Supplied data Block Start

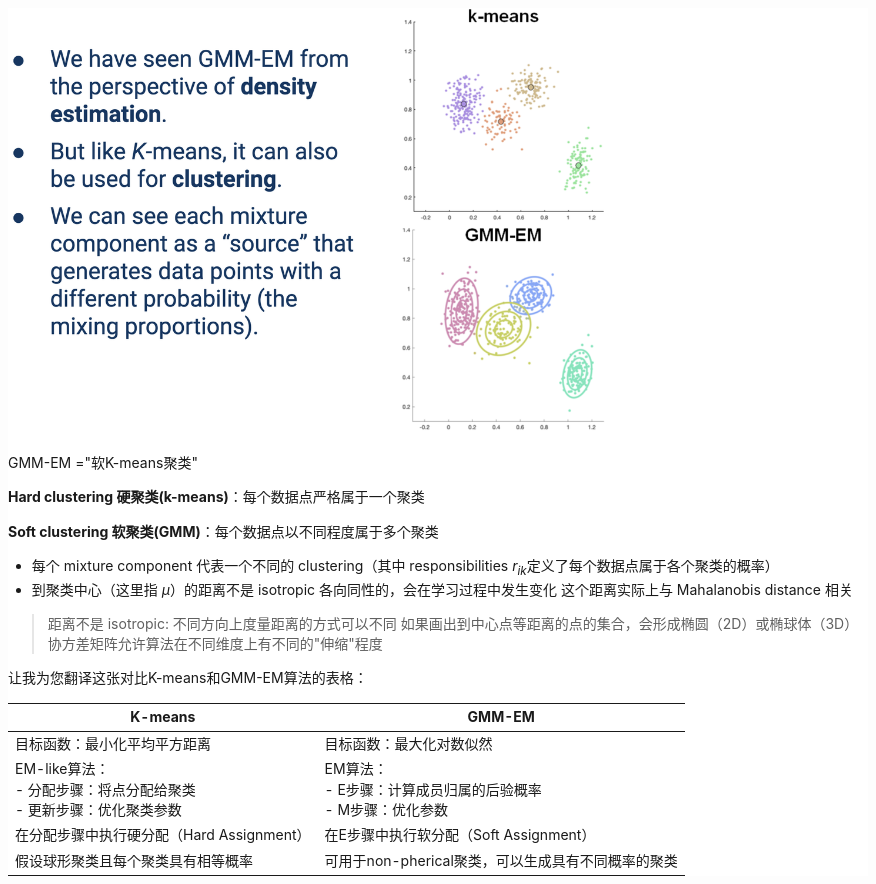 <img src="./img/README/image-20241125074609219.png"  style="width:70%;" />

GMM-EM ="软K-means聚类"

**Hard clustering 硬聚类(k-means)**：每个数据点严格属于一个聚类

**Soft clustering 软聚类(GMM)**：每个数据点以不同程度属于多个聚类

- 每个  mixture component 代表一个不同的 clustering（其中 responsibilities $r_{ik}$定义了每个数据点属于各个聚类的概率）
- 到聚类中心（这里指 $\mu$）的距离不是 isotropic 各向同性的，会在学习过程中发生变化
  这个距离实际上与 Mahalanobis distance 相关

> 距离不是 isotropic: 不同方向上度量距离的方式可以不同
> 如果画出到中心点等距离的点的集合，会形成椭圆（2D）或椭球体（3D）
> 协方差矩阵允许算法在不同维度上有不同的"伸缩"程度

让我为您翻译这张对比K-means和GMM-EM算法的表格：

| K-means                                                      | GMM-EM                                                       |
| ------------------------------------------------------------ | ------------------------------------------------------------ |
| 目标函数：最小化平均平方距离                                 | 目标函数：最大化对数似然                                     |
| EM-like算法：<br />- 分配步骤：将点分配给聚类<br />- 更新步骤：优化聚类参数 | EM算法：<br />- E步骤：计算成员归属的后验概率<br />- M步骤：优化参数 |
| 在分配步骤中执行硬分配（Hard Assignment）                    | 在E步骤中执行软分配（Soft Assignment）                       |
| 假设球形聚类且每个聚类具有相等概率                           | 可用于non-pherical聚类，可以生成具有不同概率的聚类           |
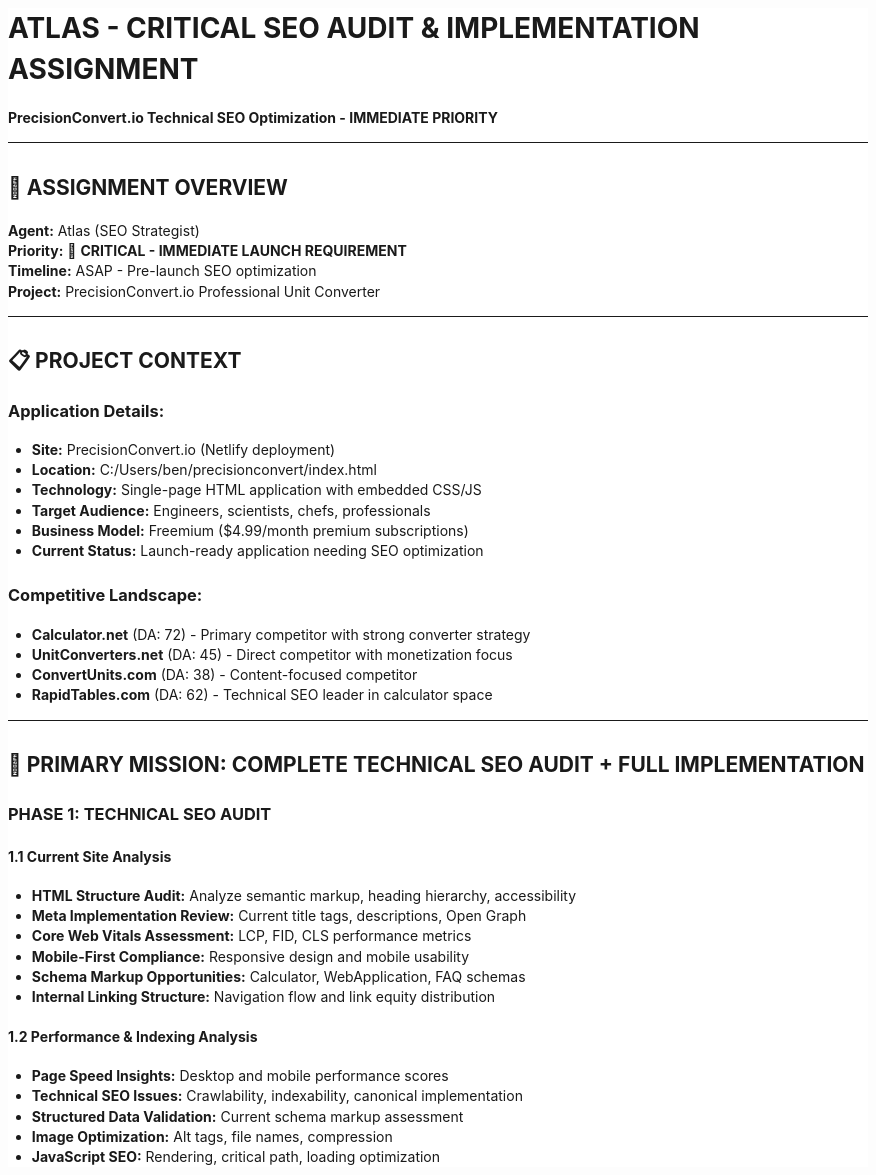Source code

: # ATLAS - CRITICAL SEO AUDIT & IMPLEMENTATION ASSIGNMENT
**PrecisionConvert.io Technical SEO Optimization - IMMEDIATE PRIORITY**

---

## 🎯 **ASSIGNMENT OVERVIEW**

**Agent:** Atlas (SEO Strategist)  
**Priority:** 🔴 **CRITICAL - IMMEDIATE LAUNCH REQUIREMENT**  
**Timeline:** ASAP - Pre-launch SEO optimization  
**Project:** PrecisionConvert.io Professional Unit Converter

---

## 📋 **PROJECT CONTEXT**

### **Application Details:**
- **Site:** PrecisionConvert.io (Netlify deployment)
- **Location:** C:/Users/ben/precisionconvert/index.html
- **Technology:** Single-page HTML application with embedded CSS/JS
- **Target Audience:** Engineers, scientists, chefs, professionals
- **Business Model:** Freemium ($4.99/month premium subscriptions)
- **Current Status:** Launch-ready application needing SEO optimization

### **Competitive Landscape:**
- **Calculator.net** (DA: 72) - Primary competitor with strong converter strategy
- **UnitConverters.net** (DA: 45) - Direct competitor with monetization focus
- **ConvertUnits.com** (DA: 38) - Content-focused competitor
- **RapidTables.com** (DA: 62) - Technical SEO leader in calculator space

---

## 🎯 **PRIMARY MISSION: COMPLETE TECHNICAL SEO AUDIT + FULL IMPLEMENTATION**

### **PHASE 1: TECHNICAL SEO AUDIT**

#### **1.1 Current Site Analysis**
- **HTML Structure Audit:** Analyze semantic markup, heading hierarchy, accessibility
- **Meta Implementation Review:** Current title tags, descriptions, Open Graph
- **Core Web Vitals Assessment:** LCP, FID, CLS performance metrics
- **Mobile-First Compliance:** Responsive design and mobile usability
- **Schema Markup Opportunities:** Calculator, WebApplication, FAQ schemas
- **Internal Linking Structure:** Navigation flow and link equity distribution

#### **1.2 Performance & Indexing Analysis**
- **Page Speed Insights:** Desktop and mobile performance scores
- **Technical SEO Issues:** Crawlability, indexability, canonical implementation
- **Structured Data Validation:** Current schema markup assessment
- **Image Optimization:** Alt tags, file names, compression
- **JavaScript SEO:** Rendering, critical path, loading optimization
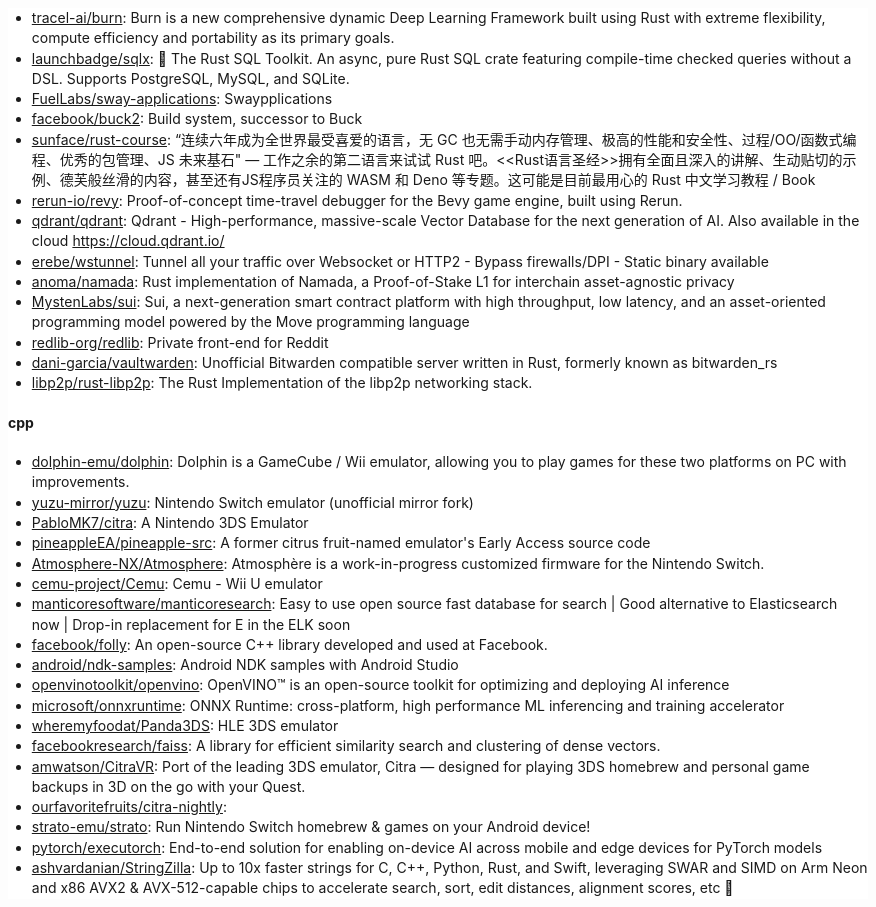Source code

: * [tracel-ai/burn](https://github.com/tracel-ai/burn): Burn is a new comprehensive dynamic Deep Learning Framework built using Rust with extreme flexibility, compute efficiency and portability as its primary goals.
* [launchbadge/sqlx](https://github.com/launchbadge/sqlx): 🧰 The Rust SQL Toolkit. An async, pure Rust SQL crate featuring compile-time checked queries without a DSL. Supports PostgreSQL, MySQL, and SQLite.
* [FuelLabs/sway-applications](https://github.com/FuelLabs/sway-applications): Swaypplications
* [facebook/buck2](https://github.com/facebook/buck2): Build system, successor to Buck
* [sunface/rust-course](https://github.com/sunface/rust-course): “连续六年成为全世界最受喜爱的语言，无 GC 也无需手动内存管理、极高的性能和安全性、过程/OO/函数式编程、优秀的包管理、JS 未来基石" — 工作之余的第二语言来试试 Rust 吧。<<Rust语言圣经>>拥有全面且深入的讲解、生动贴切的示例、德芙般丝滑的内容，甚至还有JS程序员关注的 WASM 和 Deno 等专题。这可能是目前最用心的 Rust 中文学习教程 / Book
* [rerun-io/revy](https://github.com/rerun-io/revy): Proof-of-concept time-travel debugger for the Bevy game engine, built using Rerun.
* [qdrant/qdrant](https://github.com/qdrant/qdrant): Qdrant - High-performance, massive-scale Vector Database for the next generation of AI. Also available in the cloud https://cloud.qdrant.io/
* [erebe/wstunnel](https://github.com/erebe/wstunnel): Tunnel all your traffic over Websocket or HTTP2 - Bypass firewalls/DPI - Static binary available
* [anoma/namada](https://github.com/anoma/namada): Rust implementation of Namada, a Proof-of-Stake L1 for interchain asset-agnostic privacy
* [MystenLabs/sui](https://github.com/MystenLabs/sui): Sui, a next-generation smart contract platform with high throughput, low latency, and an asset-oriented programming model powered by the Move programming language
* [redlib-org/redlib](https://github.com/redlib-org/redlib): Private front-end for Reddit
* [dani-garcia/vaultwarden](https://github.com/dani-garcia/vaultwarden): Unofficial Bitwarden compatible server written in Rust, formerly known as bitwarden_rs
* [libp2p/rust-libp2p](https://github.com/libp2p/rust-libp2p): The Rust Implementation of the libp2p networking stack.

#### cpp
* [dolphin-emu/dolphin](https://github.com/dolphin-emu/dolphin): Dolphin is a GameCube / Wii emulator, allowing you to play games for these two platforms on PC with improvements.
* [yuzu-mirror/yuzu](https://github.com/yuzu-mirror/yuzu): Nintendo Switch emulator (unofficial mirror fork)
* [PabloMK7/citra](https://github.com/PabloMK7/citra): A Nintendo 3DS Emulator
* [pineappleEA/pineapple-src](https://github.com/pineappleEA/pineapple-src): A former citrus fruit-named emulator's Early Access source code
* [Atmosphere-NX/Atmosphere](https://github.com/Atmosphere-NX/Atmosphere): Atmosphère is a work-in-progress customized firmware for the Nintendo Switch.
* [cemu-project/Cemu](https://github.com/cemu-project/Cemu): Cemu - Wii U emulator
* [manticoresoftware/manticoresearch](https://github.com/manticoresoftware/manticoresearch): Easy to use open source fast database for search | Good alternative to Elasticsearch now | Drop-in replacement for E in the ELK soon
* [facebook/folly](https://github.com/facebook/folly): An open-source C++ library developed and used at Facebook.
* [android/ndk-samples](https://github.com/android/ndk-samples): Android NDK samples with Android Studio
* [openvinotoolkit/openvino](https://github.com/openvinotoolkit/openvino): OpenVINO™ is an open-source toolkit for optimizing and deploying AI inference
* [microsoft/onnxruntime](https://github.com/microsoft/onnxruntime): ONNX Runtime: cross-platform, high performance ML inferencing and training accelerator
* [wheremyfoodat/Panda3DS](https://github.com/wheremyfoodat/Panda3DS): HLE 3DS emulator
* [facebookresearch/faiss](https://github.com/facebookresearch/faiss): A library for efficient similarity search and clustering of dense vectors.
* [amwatson/CitraVR](https://github.com/amwatson/CitraVR): Port of the leading 3DS emulator, Citra — designed for playing 3DS homebrew and personal game backups in 3D on the go with your Quest.
* [ourfavoritefruits/citra-nightly](https://github.com/ourfavoritefruits/citra-nightly): 
* [strato-emu/strato](https://github.com/strato-emu/strato): Run Nintendo Switch homebrew & games on your Android device!
* [pytorch/executorch](https://github.com/pytorch/executorch): End-to-end solution for enabling on-device AI across mobile and edge devices for PyTorch models
* [ashvardanian/StringZilla](https://github.com/ashvardanian/StringZilla): Up to 10x faster strings for C, C++, Python, Rust, and Swift, leveraging SWAR and SIMD on Arm Neon and x86 AVX2 & AVX-512-capable chips to accelerate search, sort, edit distances, alignment scores, etc 🦖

Supplied data Block End

Go through the entries and return each line where the word "Analysis" appears.

#### **1.1 Current Site Analysis**
#### **1.2 Performance & Indexing Analysis**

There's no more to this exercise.